Commanders and leaders
- Benito Arias Montano: Unknown

Strength
- 95 Spanish soldiers 200 Cumanagoto auxiliaries 14 pirogues: 200 zoutvaerders 10 cannons

Casualties and losses
- 3 dead and 4 wounded: 80–100 dead and 36 captured

= Expedition to the Unare =

The Expedition to the Unare was a Spanish campaign in 1633 against the salt flats recently established by the Dutch West India Company on the mouth of the Unare River, in Venezuela. The battle ended with the Dutch being either killed or expelled from the land.

==Background==
On 25 August 1633, Captain Bernardo Arias Montano, governor of Cumaná, sailed from the town with a flotilla of 14 pirogues carrying 95 Spanish soldiers and 200 indios amigos to evict the Dutch from the area.

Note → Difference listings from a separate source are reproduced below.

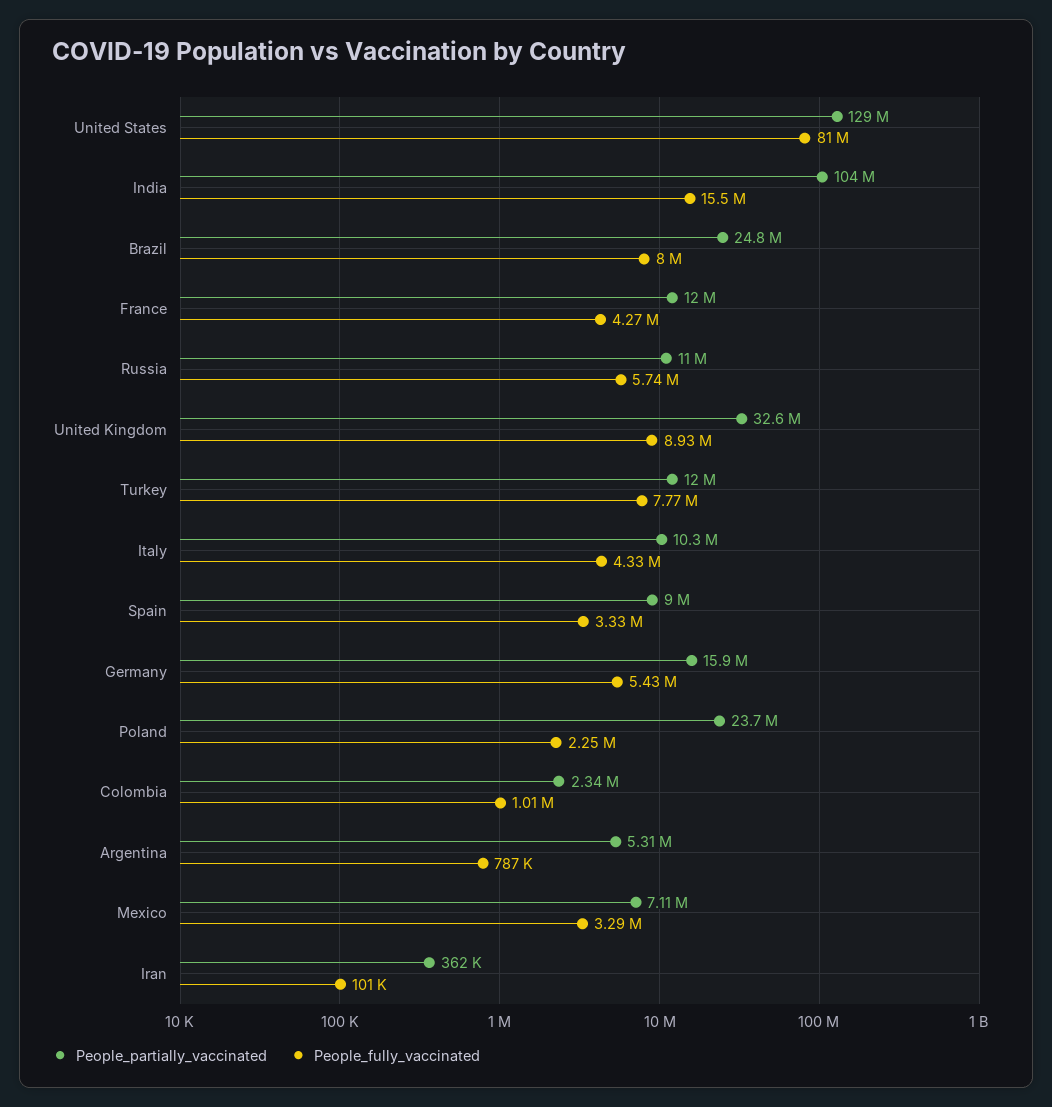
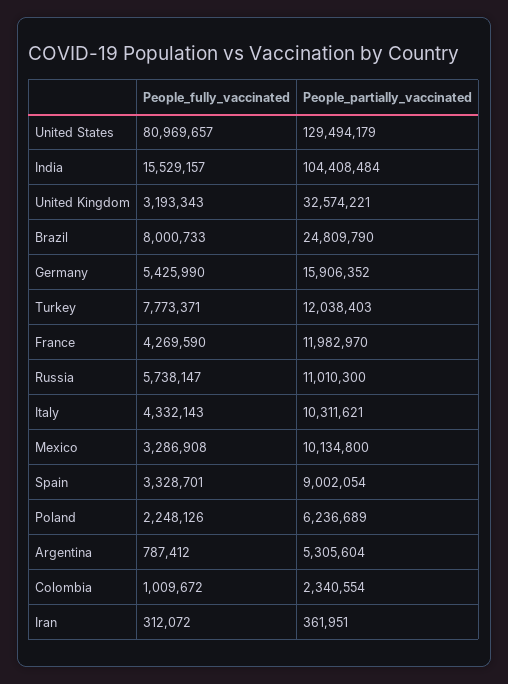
  {
    "People_partially_vaccinated": {
      "United States": 129494179,
      "India": 104408484,
      "Brazil": 24809790,
      "France": 11982970,
      "Russia": 11010300,
      "United Kingdom": 32574221,
      "Turkey": 12038403,
      "Italy": 10311621,
      "Spain": 9002054,
      "Germany": 15906352,
-     "Poland": 23700000,
+     "Poland": 6236689,
      "Colombia": 2340554,
      "Argentina": 5305604,
-     "Mexico": 7110000,
+     "Mexico": 10134800,
      "Iran": 361951
    },
    "People_fully_vaccinated": {
      "United States": 80969657,
      "India": 15529157,
      "Brazil": 8000733,
      "France": 4269590,
      "Russia": 5738147,
-     "United Kingdom": 8930000,
+     "United Kingdom": 3193343,
      "Turkey": 7773371,
      "Italy": 4332143,
      "Spain": 3328701,
      "Germany": 5425990,
      "Poland": 2248126,
      "Colombia": 1009672,
      "Argentina": 787412,
      "Mexico": 3286908,
-     "Iran": 101000
+     "Iran": 312072
    }
  }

Sailing along the Borracha Islands and the Píritu Islets, embarking there more native allies, they arrived to the Unare on 28 August and during that night landed undetected on the Uchire beach, half a league from the Dutch outpost.

Scouts reported the next day that a Dutch fort and ten fluyts stood next to the salt flats. Arias Montano left 50 men to guard the pirogues and moved with the bulk of his force to attack the fort.

==Battle==
On 30 August at dawn, the Spanish came out the jungle and assaulted the fortress under artillery fire from both its defenders and the Dutch ships. By laying boards over the moat and climbing up the walls, they succeeded in driving the Dutch zoutvaerders from the walls into a barrack at the center of the fort, where they made a last stand before surrendering.

Most of the defenders were either slain or captured, although some of them escaped to the ships, which sailed away as soon as the fort was taken. The Spanish had few casualties, most of them from an attack by natives allied to the Dutch that afternoon. Arias Montano ordered the outpost to be razed, which was done under the supervision of the engineer Juan Bautista Antonelli, and then reembarked with the prisoners and the booty.

==Aftermath==
The Dutch came back on 1640, but were expelled again soon by Spanish forces under Joan Orpí.